Bubba - My Love - My Loss



Bubba our beloved poodle/schnauzer/dachshund mix has lost his struggle with the cancer that has ravaged his body.  Friday, October 12, 2018, a vet from Lap of Love will help us stop the pain.   I’m very sad.   I know that it is the right time.

Bubba came to us (in Seattle) from San Bernardino, California where his mother had left him for rescue because she was nearing death from cancer.    He was alleged to be between two and four years old.  B – saw swollen glands.  The vets said that he had a melanoma.  Our veterinary oncologist said that he could have a normal life expectancy if he didn’t develop another terminal disease.   Bubba was also close to eight years old, much older than we’d been told.

At first it was awkward.   He and Rojo – our nine year old labradoodle did not bond at all.  They co-existed, ignoring each other.  Bubba had no use for dog toys.   He wouldn’t fetch.   He wasn’t a lap dog – staying at a distance.

______________________________

_WORK ORDER A_
Return the portion of the passage about Bubba starting at "At first it" and ending at "at a distance.", word for word.
_WORK ORDER B_
Name every dog breed mentioned in the passage about Bubba.
_WORK ORDER C_
Continue the passage about Bubba from its final sentence onward.
The lines after this are separate material with no connection to the passage about Bubba.

_INFORMATION_

______________________________

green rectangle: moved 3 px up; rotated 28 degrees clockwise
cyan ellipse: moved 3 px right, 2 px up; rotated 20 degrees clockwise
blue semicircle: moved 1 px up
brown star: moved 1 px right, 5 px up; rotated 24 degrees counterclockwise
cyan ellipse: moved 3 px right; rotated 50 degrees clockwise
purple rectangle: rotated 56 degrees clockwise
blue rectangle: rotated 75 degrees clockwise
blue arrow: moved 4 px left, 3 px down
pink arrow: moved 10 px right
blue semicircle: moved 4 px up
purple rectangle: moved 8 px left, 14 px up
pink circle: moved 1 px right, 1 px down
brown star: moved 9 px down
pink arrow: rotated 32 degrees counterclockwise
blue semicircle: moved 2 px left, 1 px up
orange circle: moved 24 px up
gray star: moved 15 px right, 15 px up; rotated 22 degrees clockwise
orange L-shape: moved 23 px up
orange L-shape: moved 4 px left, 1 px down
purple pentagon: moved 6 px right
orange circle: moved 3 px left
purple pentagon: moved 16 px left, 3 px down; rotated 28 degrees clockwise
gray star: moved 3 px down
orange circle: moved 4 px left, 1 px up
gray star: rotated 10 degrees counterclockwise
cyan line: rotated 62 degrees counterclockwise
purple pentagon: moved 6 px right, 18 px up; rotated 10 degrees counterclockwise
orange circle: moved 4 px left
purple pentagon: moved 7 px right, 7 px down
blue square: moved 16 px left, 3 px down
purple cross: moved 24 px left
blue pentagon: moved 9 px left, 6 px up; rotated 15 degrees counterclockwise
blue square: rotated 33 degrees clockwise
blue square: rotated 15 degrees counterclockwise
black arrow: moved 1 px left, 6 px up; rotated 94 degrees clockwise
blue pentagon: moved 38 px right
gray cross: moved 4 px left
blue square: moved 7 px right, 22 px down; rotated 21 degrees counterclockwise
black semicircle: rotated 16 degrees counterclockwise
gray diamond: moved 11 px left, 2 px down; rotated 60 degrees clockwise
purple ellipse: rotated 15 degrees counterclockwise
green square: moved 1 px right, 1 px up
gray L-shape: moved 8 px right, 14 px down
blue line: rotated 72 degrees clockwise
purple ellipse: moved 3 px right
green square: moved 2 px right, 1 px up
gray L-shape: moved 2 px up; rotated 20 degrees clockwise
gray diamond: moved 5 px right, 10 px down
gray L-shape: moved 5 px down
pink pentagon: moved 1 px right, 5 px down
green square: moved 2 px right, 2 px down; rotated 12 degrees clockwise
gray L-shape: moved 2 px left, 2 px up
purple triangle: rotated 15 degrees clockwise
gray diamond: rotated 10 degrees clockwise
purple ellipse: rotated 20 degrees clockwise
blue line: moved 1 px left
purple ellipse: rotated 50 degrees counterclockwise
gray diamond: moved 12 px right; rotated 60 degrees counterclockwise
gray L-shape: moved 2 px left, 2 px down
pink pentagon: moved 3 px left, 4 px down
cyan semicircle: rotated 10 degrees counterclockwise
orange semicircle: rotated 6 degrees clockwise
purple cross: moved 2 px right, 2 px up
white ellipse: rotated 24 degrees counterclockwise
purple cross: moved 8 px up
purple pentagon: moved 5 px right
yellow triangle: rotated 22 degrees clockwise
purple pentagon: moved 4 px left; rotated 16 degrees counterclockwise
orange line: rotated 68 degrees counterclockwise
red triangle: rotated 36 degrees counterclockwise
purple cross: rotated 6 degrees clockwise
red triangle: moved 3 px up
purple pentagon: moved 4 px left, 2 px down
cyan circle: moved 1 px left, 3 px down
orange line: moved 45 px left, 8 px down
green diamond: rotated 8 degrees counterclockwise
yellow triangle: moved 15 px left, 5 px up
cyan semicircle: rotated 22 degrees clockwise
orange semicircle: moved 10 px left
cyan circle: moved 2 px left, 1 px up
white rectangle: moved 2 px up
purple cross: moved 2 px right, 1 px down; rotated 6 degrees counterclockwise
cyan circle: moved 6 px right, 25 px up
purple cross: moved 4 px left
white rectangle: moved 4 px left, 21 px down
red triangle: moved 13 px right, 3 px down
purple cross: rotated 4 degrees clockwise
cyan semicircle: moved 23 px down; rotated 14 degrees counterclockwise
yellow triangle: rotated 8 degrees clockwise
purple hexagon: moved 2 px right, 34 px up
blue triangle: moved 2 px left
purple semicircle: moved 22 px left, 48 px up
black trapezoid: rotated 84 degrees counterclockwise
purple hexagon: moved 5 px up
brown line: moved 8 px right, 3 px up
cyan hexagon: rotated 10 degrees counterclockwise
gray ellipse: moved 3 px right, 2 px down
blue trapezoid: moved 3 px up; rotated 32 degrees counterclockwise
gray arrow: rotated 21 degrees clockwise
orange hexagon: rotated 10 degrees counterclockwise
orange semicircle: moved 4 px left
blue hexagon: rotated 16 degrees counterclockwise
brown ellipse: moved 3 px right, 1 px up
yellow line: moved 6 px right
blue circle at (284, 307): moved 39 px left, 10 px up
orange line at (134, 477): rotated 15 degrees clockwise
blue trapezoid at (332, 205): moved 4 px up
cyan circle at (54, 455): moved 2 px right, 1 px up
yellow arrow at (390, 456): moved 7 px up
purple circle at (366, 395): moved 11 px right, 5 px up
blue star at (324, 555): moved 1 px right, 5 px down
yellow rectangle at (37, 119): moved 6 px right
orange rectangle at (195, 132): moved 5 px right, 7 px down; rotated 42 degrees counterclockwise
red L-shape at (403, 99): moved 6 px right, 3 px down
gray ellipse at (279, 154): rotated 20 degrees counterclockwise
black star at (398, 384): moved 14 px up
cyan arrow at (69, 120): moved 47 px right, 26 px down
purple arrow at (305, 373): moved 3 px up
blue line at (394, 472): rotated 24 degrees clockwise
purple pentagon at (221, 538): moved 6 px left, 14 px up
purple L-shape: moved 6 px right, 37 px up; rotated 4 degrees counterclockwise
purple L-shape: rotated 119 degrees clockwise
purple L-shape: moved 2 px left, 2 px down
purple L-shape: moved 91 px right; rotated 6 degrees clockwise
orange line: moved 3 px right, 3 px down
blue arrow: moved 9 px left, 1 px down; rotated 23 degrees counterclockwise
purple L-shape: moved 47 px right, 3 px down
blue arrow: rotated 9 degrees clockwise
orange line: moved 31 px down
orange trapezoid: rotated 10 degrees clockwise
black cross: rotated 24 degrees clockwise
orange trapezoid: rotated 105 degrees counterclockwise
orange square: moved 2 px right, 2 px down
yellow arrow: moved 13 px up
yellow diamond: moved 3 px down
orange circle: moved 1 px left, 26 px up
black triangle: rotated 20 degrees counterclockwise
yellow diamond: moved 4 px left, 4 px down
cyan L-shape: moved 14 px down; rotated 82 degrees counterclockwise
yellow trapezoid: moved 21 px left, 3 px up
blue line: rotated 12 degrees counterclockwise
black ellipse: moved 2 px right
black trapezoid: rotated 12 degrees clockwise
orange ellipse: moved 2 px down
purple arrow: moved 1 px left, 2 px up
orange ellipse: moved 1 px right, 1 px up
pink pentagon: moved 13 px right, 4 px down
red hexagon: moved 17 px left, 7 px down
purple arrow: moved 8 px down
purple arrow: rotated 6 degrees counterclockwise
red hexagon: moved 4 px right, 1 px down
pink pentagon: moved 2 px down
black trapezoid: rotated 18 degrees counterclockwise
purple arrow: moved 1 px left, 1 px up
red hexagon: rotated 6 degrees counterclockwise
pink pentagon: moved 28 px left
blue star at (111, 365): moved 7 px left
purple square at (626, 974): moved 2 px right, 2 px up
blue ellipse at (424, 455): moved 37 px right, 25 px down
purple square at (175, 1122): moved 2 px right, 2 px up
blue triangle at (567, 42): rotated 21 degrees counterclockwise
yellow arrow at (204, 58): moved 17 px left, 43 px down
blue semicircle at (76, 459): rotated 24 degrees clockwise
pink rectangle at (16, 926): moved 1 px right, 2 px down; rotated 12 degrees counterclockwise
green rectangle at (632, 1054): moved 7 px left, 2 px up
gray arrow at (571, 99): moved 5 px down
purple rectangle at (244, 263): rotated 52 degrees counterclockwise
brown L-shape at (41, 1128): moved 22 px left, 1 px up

______________________________

_EXPECTED OUTPUT A_
At first it was awkward.   He and Rojo – our nine year old labradoodle did not bond at all.  They co-existed, ignoring each other.  Bubba had no use for dog toys.   He wouldn’t fetch.   He wasn’t a lap dog – staying at a distance.

_EXPECTED OUTPUT B_
poodle, schnauzer, dachshund, labradoodle

_EXPECTED OUTPUT C_
Bubba had few teeth and those he had were bad.  Over the next year or so all his remaining teeth were removed and he gummed his food then.  He did fine, but was messy.
After several months, Bubba began to get comfortable with us and we with him.   Eventually – he slept with us in our bed (I think) after Rojo – went blind – and fell apart and left his unhappiness for a peaceful death.  

Bubba loved to be near us.   B – found it hard, because he wouldn’t sit in our laps and would move away when she tried to pet him more than briefly.  In the morning he would stay close, but in the evening- he was his own “little man”.

Bubba was a funny dog.   He could be ferocious in defending B – against potential attack from me – growling, barking, lunging.   Then – immediately -he was relaxed and loving with me.   If other dogs showed any signs of potential aggressiveness – Little B – would bark ferociously and seemingly defend his turf.  He left his scent everywhere!

Little Bubba - was a pain - to leave at home.   He didn't like his crate - got very nervous licking himself like crazy.   When we'd get home- he'd be quite wet - leave a water trail as he walked,  We tried leaving him loose in the bathroom.  He then pooped on the floor.

Bubba has had amazing staying power.   He'd go out when we got up - whenever and at bedtime.  Sometimes - there were as many as 14-15 hours between times he went out - no problem.

Both B and I had periods when things were rough.   Little B – was a welcome companion – always being near us; loving us – accepting our weaknesses and pain.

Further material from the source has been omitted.